エピローグ
天臨の盾を渡すことと引き換えにサイラス殿下との結婚を、と条件を出されたエムルエスタ国王陛下。
そんなことを引き合いにして結婚というのも間違っているような気がしますが、神具を使って強力な結界を作ることが出来れば沢山の人が救えるのもまた事実です。
「親父殿! これはフェアじゃない! リルア殿の弱みにつけ込んでいるではないか!」
「サイラス殿下……」
「大丈夫だ。リルア殿、君はゆっくりと自由な生き方を決めれば良い。俺に縛られる必要などないのだ。神具だって、必要ならば使えるようにしよう」
サイラス殿下は私のために怒ってくれました。
自由に決めていい。縛られる必要はないと。
「サイラスちゃーん。そうは言っても今はピンチなのデース。アストリア王国に魔物の大群が押し寄せて、国家消滅の大ピーンチ。この状況をレスキュー出来るのはリルアちゃんの祈りだけデス」
「「――っ!?」」
「隣国がいきなり滅びるとミーとしても大変困りマス。ハートもベリーベリー痛いネ」
アストリアに魔物の大群が!?
それを救えるのは私だけ……。私が神具を使って、祈れば――。
「もしも、サイラス殿下さえよろしいのであれば、私は殿下と結婚します! ですから、天臨の盾を使わせて下さい!」
「いや、待て! 結局、親父殿はリルア殿に天臨の盾を使わせたいのだから、結婚とか関係ないんじゃないか!?」
「えっ? あっ? そういえば」
「ハーハッハッハ! サイラスちゃんのツッコミ、ナイスだけど、ちょっと遅かったネ! 使いたまえ。今日から天臨の盾はユーのものだヨ! リルアちゃーん!」
豪快に笑いながら、玉座の後ろから金でも銀でもない神具特有の不思議な輝きを放つ盾を取り出しました。
えっ? い、今、私は騙されてサイラス殿下と婚約みたいなことをしてしまったのですか?
いえ、それについては後で考えましょう。とにかく今は祈ることが先決です。
私は親指を噛んで、盾にそれを付着させ跪きます。
「主よ! 我に力を――!!」
盾と共に私も不思議な光に包まれました。
いつもなら、この時点で倒れてしまいたくなるくらいの疲労感が襲ってくるのですが完全な神具だからなのか寧ろ心地よい気すらします。
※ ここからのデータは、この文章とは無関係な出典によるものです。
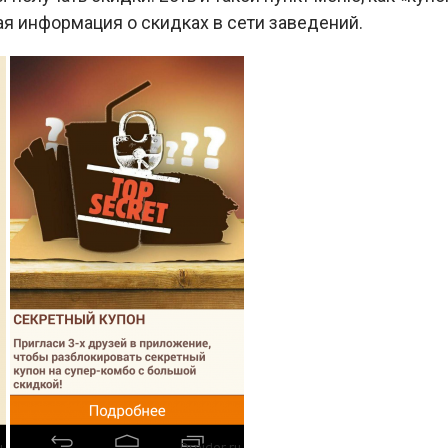
я информация о скидках в сети заведений.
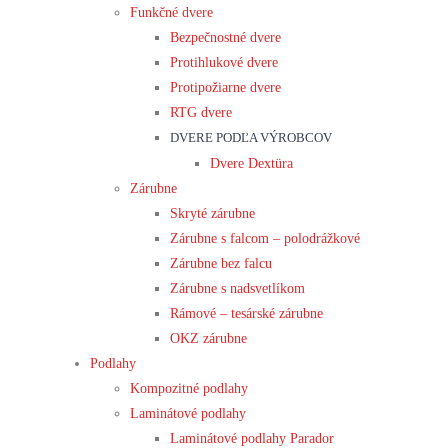
Funkčné dvere
Bezpečnostné dvere
Protihlukové dvere
Protipožiarne dvere
RTG dvere
DVERE PODĽA VÝROBCOV
Dvere Dextüra
Zárubne
Skryté zárubne
Zárubne s falcom – polodrážkové
Zárubne bez falcu
Zárubne s nadsvetlíkom
Rámové – tesárské zárubne
OKZ zárubne
Podlahy
Kompozitné podlahy
Laminátové podlahy
Laminátové podlahy Parador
純粋に自分の力が数倍にも上昇するようなそんな感覚――。
「いきます! 大破邪結界――!!」
この瞬間、周辺諸国から魔物たちがすべて浄化されました。
新たな結界を張ることに成功したのです――。
◆
「サイラス殿下も付いてきてくれるのですか?」
「ああ、もちろんだ! 君の家族にも挨拶がしたいからな!」
結界を張って、五日目の朝。アストリア王家から直接の追放処分の取り消しの報告を受けた私は一度、故郷に戻ることにしました。
もちろん、エムルエスタ国王の許可は取っています。
どうやら、ミゲルは失脚したみたいです。それどころか平民に落とされて投獄中なのだとか。
公爵家も爵位を剥奪されて下流貴族となり、聖地の管理は父が引き継いだみたいですね。
「聖女は君の妹が代わりとなっていると聞いたが……。君が望むのなら」
「マリアなら私以上の聖女になれますよ。私はもう故郷で祈る必要がなくなりましたから」
父と妹に、サイラス殿下を紹介します。
彼と結婚すると。
隣国に住むことになるけれど、遊びに行く許可はもらえると。
祈ることが出来なくなって、絶望もしましたが、私は新たな人生を歩みます――。